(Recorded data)
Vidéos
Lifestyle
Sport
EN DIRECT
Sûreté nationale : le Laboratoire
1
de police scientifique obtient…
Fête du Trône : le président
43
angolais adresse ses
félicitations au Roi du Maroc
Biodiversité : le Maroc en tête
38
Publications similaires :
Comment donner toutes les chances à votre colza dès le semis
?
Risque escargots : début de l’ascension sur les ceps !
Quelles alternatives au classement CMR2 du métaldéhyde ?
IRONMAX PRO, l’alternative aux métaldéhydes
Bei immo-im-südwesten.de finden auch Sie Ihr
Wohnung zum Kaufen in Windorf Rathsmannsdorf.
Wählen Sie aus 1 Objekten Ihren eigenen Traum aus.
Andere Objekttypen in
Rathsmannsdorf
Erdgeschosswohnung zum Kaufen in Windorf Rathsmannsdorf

==

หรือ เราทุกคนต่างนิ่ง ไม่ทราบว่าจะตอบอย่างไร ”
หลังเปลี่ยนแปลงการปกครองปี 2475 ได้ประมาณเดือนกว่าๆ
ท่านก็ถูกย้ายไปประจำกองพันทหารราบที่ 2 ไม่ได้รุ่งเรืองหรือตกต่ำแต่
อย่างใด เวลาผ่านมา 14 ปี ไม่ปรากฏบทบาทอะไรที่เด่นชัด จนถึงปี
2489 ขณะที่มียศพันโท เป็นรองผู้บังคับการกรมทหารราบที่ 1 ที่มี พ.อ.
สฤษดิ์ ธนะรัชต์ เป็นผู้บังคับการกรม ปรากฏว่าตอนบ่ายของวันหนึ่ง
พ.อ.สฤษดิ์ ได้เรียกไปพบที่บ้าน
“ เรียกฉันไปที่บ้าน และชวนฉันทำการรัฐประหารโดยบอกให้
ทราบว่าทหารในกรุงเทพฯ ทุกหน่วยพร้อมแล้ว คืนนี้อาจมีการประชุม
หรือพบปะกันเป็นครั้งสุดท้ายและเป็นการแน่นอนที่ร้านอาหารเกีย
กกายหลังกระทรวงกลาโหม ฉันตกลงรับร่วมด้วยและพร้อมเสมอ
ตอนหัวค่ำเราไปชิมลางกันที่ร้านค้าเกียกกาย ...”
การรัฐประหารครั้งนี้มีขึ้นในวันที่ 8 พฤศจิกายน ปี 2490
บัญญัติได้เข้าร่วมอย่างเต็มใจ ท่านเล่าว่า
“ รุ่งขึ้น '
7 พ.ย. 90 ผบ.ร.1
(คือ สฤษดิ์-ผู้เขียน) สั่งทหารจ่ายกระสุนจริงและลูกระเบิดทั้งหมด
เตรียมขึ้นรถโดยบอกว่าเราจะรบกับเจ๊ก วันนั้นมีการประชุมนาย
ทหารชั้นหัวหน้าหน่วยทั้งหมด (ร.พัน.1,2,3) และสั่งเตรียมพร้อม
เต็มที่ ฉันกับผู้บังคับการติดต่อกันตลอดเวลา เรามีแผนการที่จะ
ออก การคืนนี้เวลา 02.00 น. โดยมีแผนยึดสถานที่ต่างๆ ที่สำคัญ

--

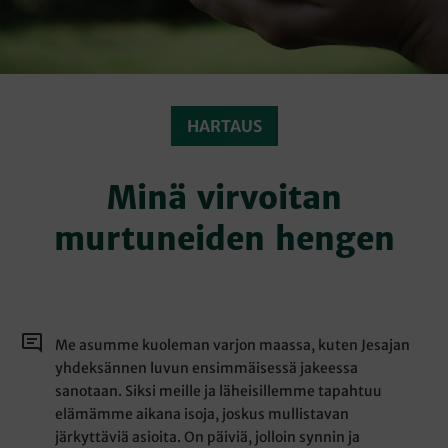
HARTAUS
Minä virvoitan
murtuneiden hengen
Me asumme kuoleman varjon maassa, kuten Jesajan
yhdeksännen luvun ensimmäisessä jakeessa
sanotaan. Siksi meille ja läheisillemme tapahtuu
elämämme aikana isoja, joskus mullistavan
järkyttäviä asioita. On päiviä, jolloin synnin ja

Exercise instructions
Render the lines from the one holding "หรือ เราทุกคนต่างนิ่ง ไม่ทราบว่าจะตอบอย่างไร" through the one holding "ออก การคืนนี้เวลา 02.00", inclusive, as a Markdown table with the columns Row and Line. Number each line in the Row column and leave out blank lines.

Output of the exercise
| Row | Line |
|---|---|
| 1 | หรือ เราทุกคนต่างนิ่ง ไม่ทราบว่าจะตอบอย่างไร ” |
| 2 | หลังเปลี่ยนแปลงการปกครองปี 2475 ได้ประมาณเดือนกว่าๆ |
| 3 | ท่านก็ถูกย้ายไปประจำกองพันทหารราบที่ 2 ไม่ได้รุ่งเรืองหรือตกต่ำแต่ |
| 4 | อย่างใด เวลาผ่านมา 14 ปี ไม่ปรากฏบทบาทอะไรที่เด่นชัด จนถึงปี |
| 5 | 2489 ขณะที่มียศพันโท เป็นรองผู้บังคับการกรมทหารราบที่ 1 ที่มี พ.อ. |
| 6 | สฤษดิ์ ธนะรัชต์ เป็นผู้บังคับการกรม ปรากฏว่าตอนบ่ายของวันหนึ่ง |
| 7 | พ.อ.สฤษดิ์ ได้เรียกไปพบที่บ้าน |
| 8 | “ เรียกฉันไปที่บ้าน และชวนฉันทำการรัฐประหารโดยบอกให้ |
| 9 | ทราบว่าทหารในกรุงเทพฯ ทุกหน่วยพร้อมแล้ว คืนนี้อาจมีการประชุม |
| 10 | หรือพบปะกันเป็นครั้งสุดท้ายและเป็นการแน่นอนที่ร้านอาหารเกีย |
| 11 | กกายหลังกระทรวงกลาโหม ฉันตกลงรับร่วมด้วยและพร้อมเสมอ |
| 12 | ตอนหัวค่ำเราไปชิมลางกันที่ร้านค้าเกียกกาย ...” |
| 13 | การรัฐประหารครั้งนี้มีขึ้นในวันที่ 8 พฤศจิกายน ปี 2490 |
| 14 | บัญญัติได้เข้าร่วมอย่างเต็มใจ ท่านเล่าว่า |
| 15 | “ รุ่งขึ้น ' |
| 16 | 7 พ.ย. 90 ผบ.ร.1 |
| 17 | (คือ สฤษดิ์-ผู้เขียน) สั่งทหารจ่ายกระสุนจริงและลูกระเบิดทั้งหมด |
| 18 | เตรียมขึ้นรถโดยบอกว่าเราจะรบกับเจ๊ก วันนั้นมีการประชุมนาย |
| 19 | ทหารชั้นหัวหน้าหน่วยทั้งหมด (ร.พัน.1,2,3) และสั่งเตรียมพร้อม |
| 20 | เต็มที่ ฉันกับผู้บังคับการติดต่อกันตลอดเวลา เรามีแผนการที่จะ |
| 21 | ออก การคืนนี้เวลา 02.00 น. โดยมีแผนยึดสถานที่ต่างๆ ที่สำคัญ |